[Saved entries]
+ + + +
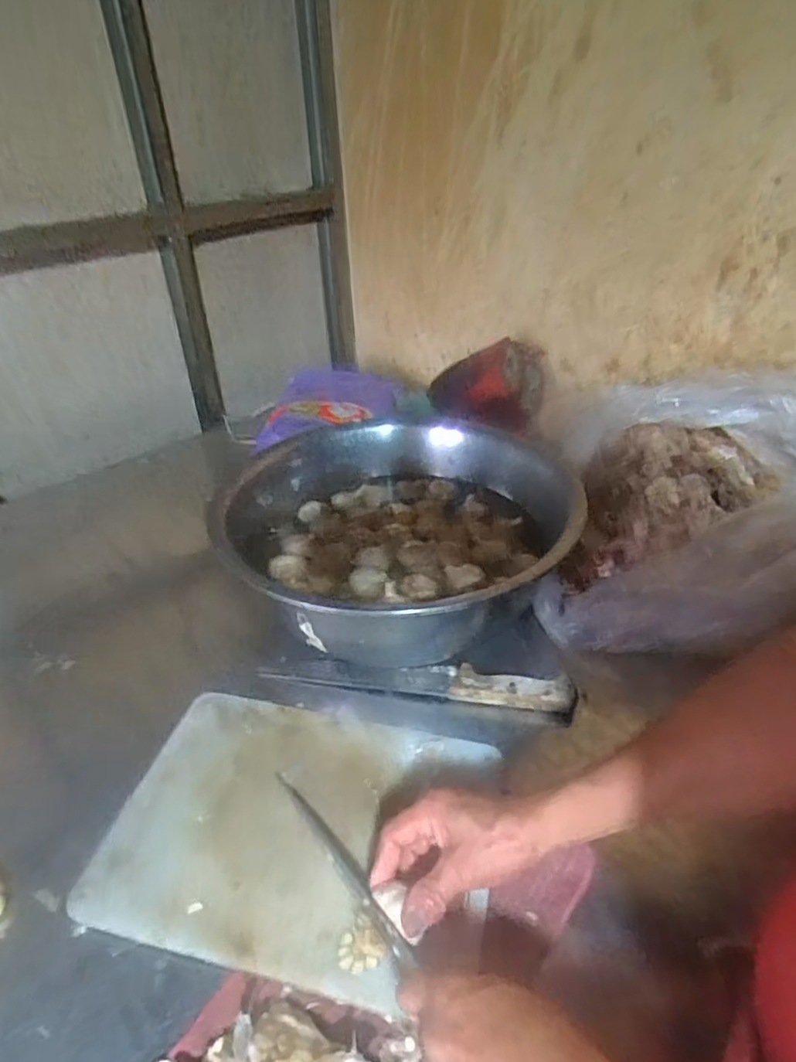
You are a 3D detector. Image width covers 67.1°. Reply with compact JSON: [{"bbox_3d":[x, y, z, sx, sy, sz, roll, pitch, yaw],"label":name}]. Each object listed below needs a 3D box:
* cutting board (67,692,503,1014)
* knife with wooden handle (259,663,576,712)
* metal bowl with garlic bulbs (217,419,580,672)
[{"bbox_3d":[-0.087,0.262,0.556,0.338,0.021,0.246,6,35,12],"label":"cutting board"},{"bbox_3d":[0.015,0.168,0.690,0.354,0.020,0.044,3,35,8],"label":"knife with wooden handle"},{"bbox_3d":[-0.018,-0.004,0.814,0.386,0.154,0.433,27,44,35],"label":"metal bowl with garlic bulbs"}]

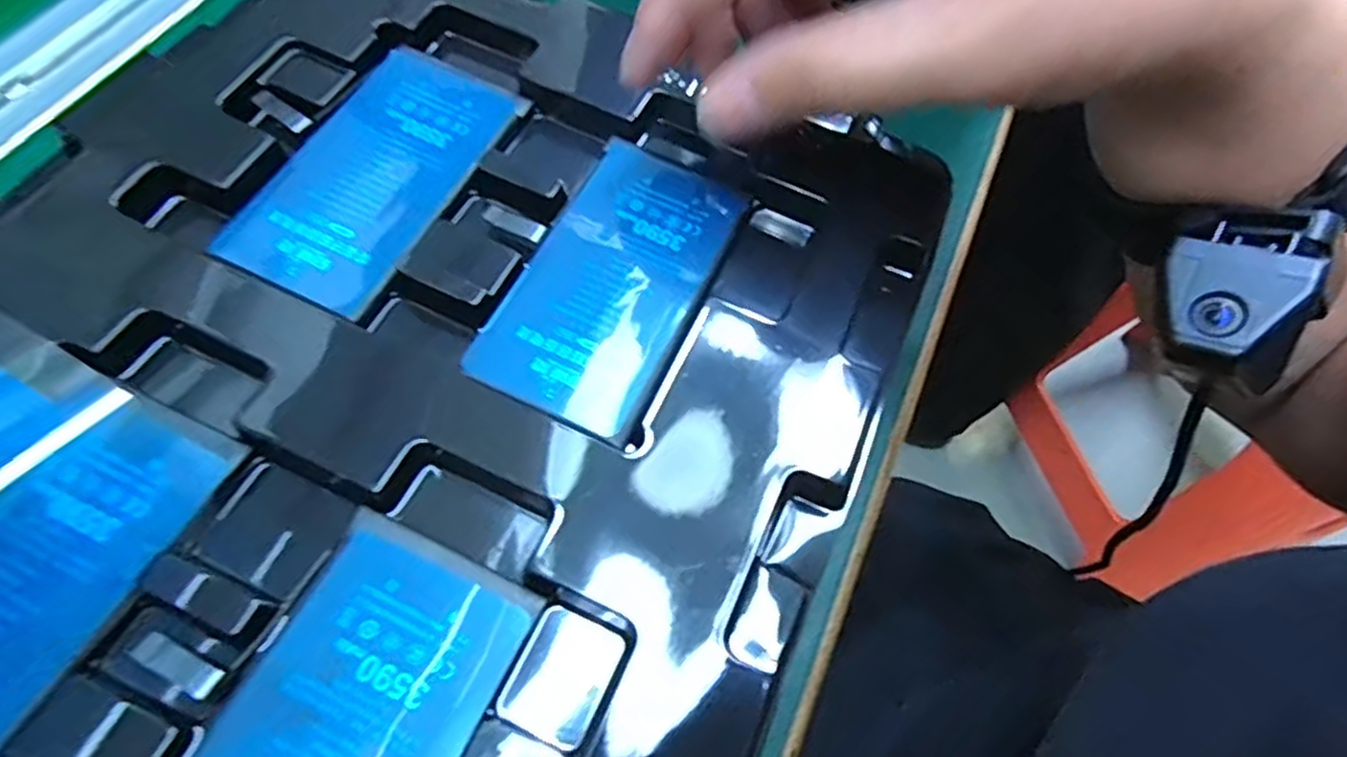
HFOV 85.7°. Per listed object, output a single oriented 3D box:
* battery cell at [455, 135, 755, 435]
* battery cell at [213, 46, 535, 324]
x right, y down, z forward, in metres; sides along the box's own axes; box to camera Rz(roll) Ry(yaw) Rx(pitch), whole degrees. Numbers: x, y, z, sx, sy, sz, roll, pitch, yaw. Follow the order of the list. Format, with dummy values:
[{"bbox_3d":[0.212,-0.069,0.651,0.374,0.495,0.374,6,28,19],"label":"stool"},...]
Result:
[{"bbox_3d":[-0.015,-0.027,0.191,0.045,0.004,0.085,25,63,7],"label":"battery cell"},{"bbox_3d":[-0.081,-0.058,0.199,0.045,0.005,0.086,25,63,7],"label":"battery cell"}]

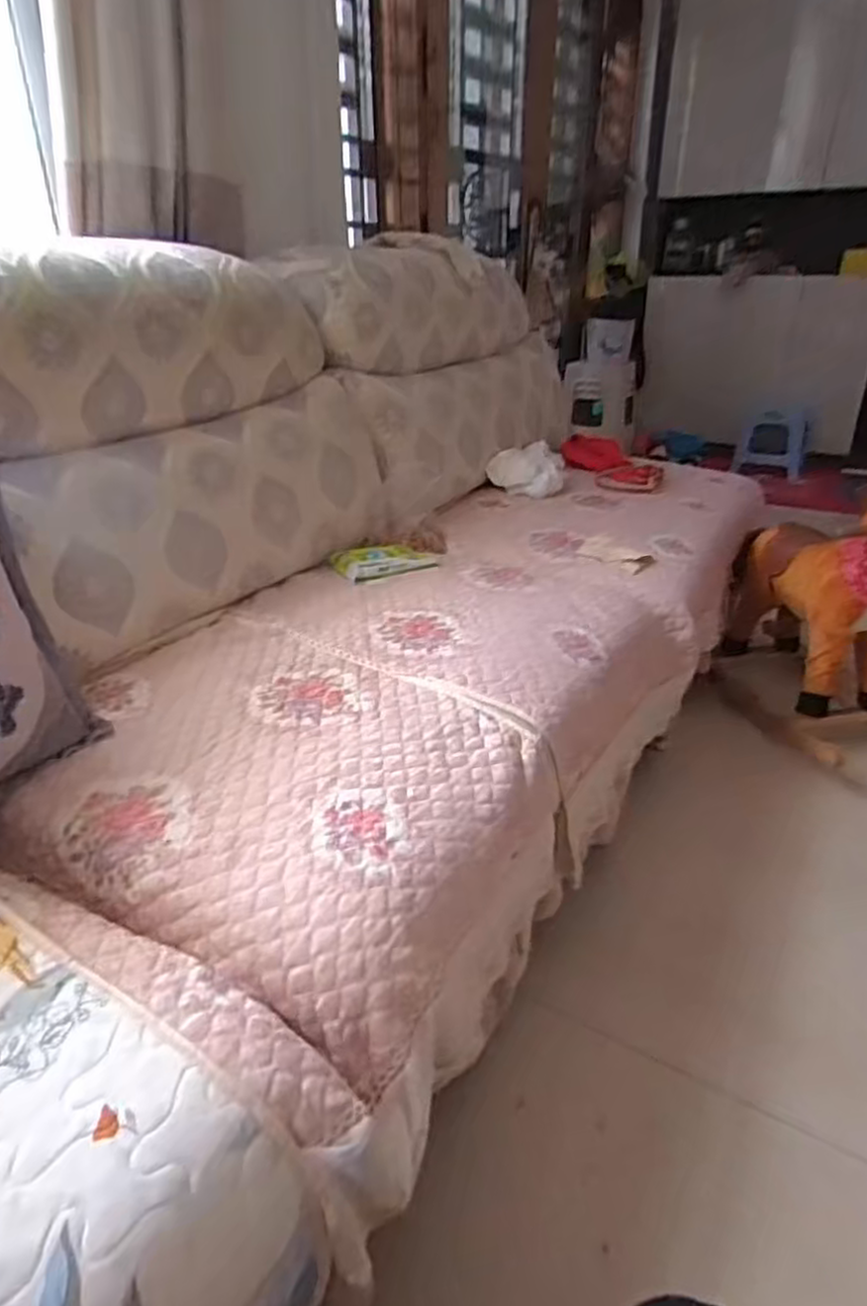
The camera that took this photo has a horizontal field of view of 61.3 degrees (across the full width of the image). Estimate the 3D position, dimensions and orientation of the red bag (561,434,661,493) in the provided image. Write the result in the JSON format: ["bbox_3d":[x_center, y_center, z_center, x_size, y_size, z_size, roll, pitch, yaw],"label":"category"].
[{"bbox_3d":[0.434,-0.481,1.839,0.171,0.061,0.362,-4,27,-6],"label":"red bag"}]

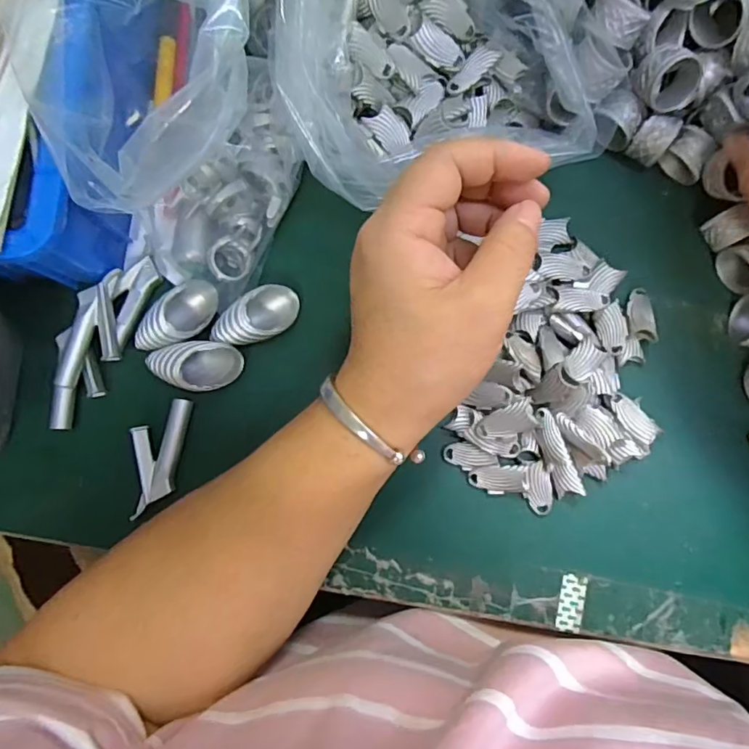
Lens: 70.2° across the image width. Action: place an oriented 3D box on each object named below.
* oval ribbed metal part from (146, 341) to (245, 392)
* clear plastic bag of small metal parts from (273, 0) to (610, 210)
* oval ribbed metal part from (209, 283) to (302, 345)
[{"bbox_3d":[-0.094,-0.004,0.276,0.045,0.015,0.025,-1,83,2],"label":"oval ribbed metal part"},{"bbox_3d":[0.033,-0.157,0.252,0.151,0.077,0.128,-8,83,1],"label":"clear plastic bag of small metal parts"},{"bbox_3d":[-0.062,-0.029,0.278,0.047,0.018,0.023,-32,83,-2],"label":"oval ribbed metal part"}]

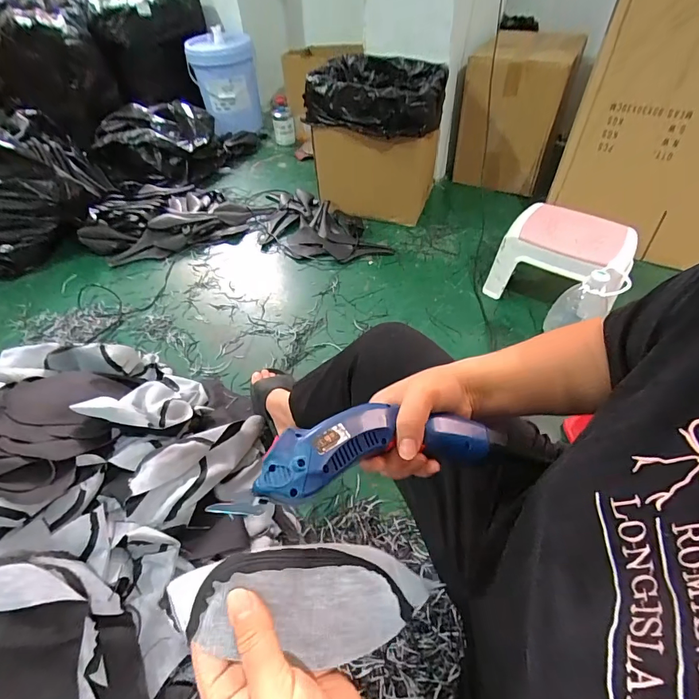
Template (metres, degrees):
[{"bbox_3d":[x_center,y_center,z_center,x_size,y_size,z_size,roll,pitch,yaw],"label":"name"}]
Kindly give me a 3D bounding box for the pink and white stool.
[{"bbox_3d":[0.569,-0.229,1.106,0.292,0.232,0.209,29,57,26],"label":"pink and white stool"}]

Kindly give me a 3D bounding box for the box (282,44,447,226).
[{"bbox_3d":[0.114,-0.745,1.446,0.383,0.455,0.408,17,52,16],"label":"box"}]

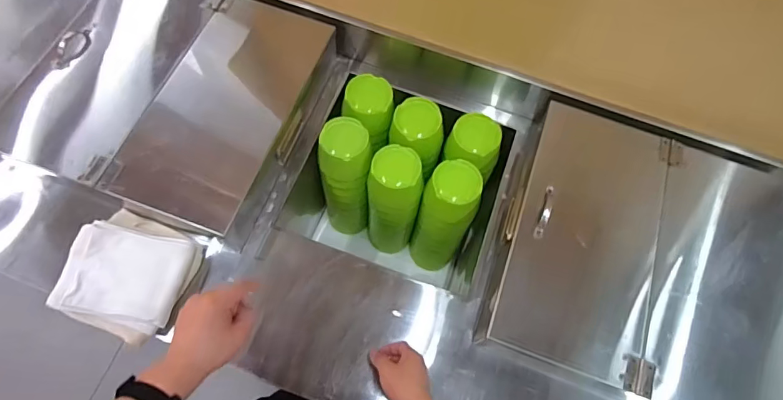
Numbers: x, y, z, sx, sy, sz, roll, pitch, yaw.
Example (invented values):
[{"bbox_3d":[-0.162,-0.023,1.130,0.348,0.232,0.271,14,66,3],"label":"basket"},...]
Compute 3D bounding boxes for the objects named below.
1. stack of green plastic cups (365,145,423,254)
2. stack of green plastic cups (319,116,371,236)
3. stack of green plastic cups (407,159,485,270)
[{"bbox_3d":[0.001,0.013,0.980,0.100,0.343,0.100,2,68,-2],"label":"stack of green plastic cups"},{"bbox_3d":[-0.095,-0.036,0.991,0.094,0.328,0.113,5,68,-1],"label":"stack of green plastic cups"},{"bbox_3d":[0.106,0.049,0.976,0.101,0.357,0.109,26,69,7],"label":"stack of green plastic cups"}]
+ + + +
> **TASK TO COMPLETE**
Of the lines above, copy only those from the one holding "x right, y down, z" to the one holding "to (610, 210)", both included, and exclude every image.

> **EXPECTED ANSWER**
x right, y down, z forward, in metres; sides along the box's own axes; box to camera Rz(roll) Ry(yaw) Rx(pitch), whole degrees. Numbers: x, y, z, sx, sy, sz, roll, pitch, yaw. Follow the order of the list. Format, with dummy values:
[{"bbox_3d":[0.212,-0.069,0.651,0.374,0.495,0.374,6,28,19],"label":"stool"},...]
Result:
[{"bbox_3d":[-0.015,-0.027,0.191,0.045,0.004,0.085,25,63,7],"label":"battery cell"},{"bbox_3d":[-0.081,-0.058,0.199,0.045,0.005,0.086,25,63,7],"label":"battery cell"}]

The camera that took this photo has a horizontal field of view of 61.3 degrees (across the full width of the image). Estimate the 3D position, dimensions and orientation of the red bag (561,434,661,493) in the provided image. Write the result in the JSON format: ["bbox_3d":[x_center, y_center, z_center, x_size, y_size, z_size, roll, pitch, yaw],"label":"category"].
[{"bbox_3d":[0.434,-0.481,1.839,0.171,0.061,0.362,-4,27,-6],"label":"red bag"}]

Lens: 70.2° across the image width. Action: place an oriented 3D box on each object named below.
* oval ribbed metal part from (146, 341) to (245, 392)
* clear plastic bag of small metal parts from (273, 0) to (610, 210)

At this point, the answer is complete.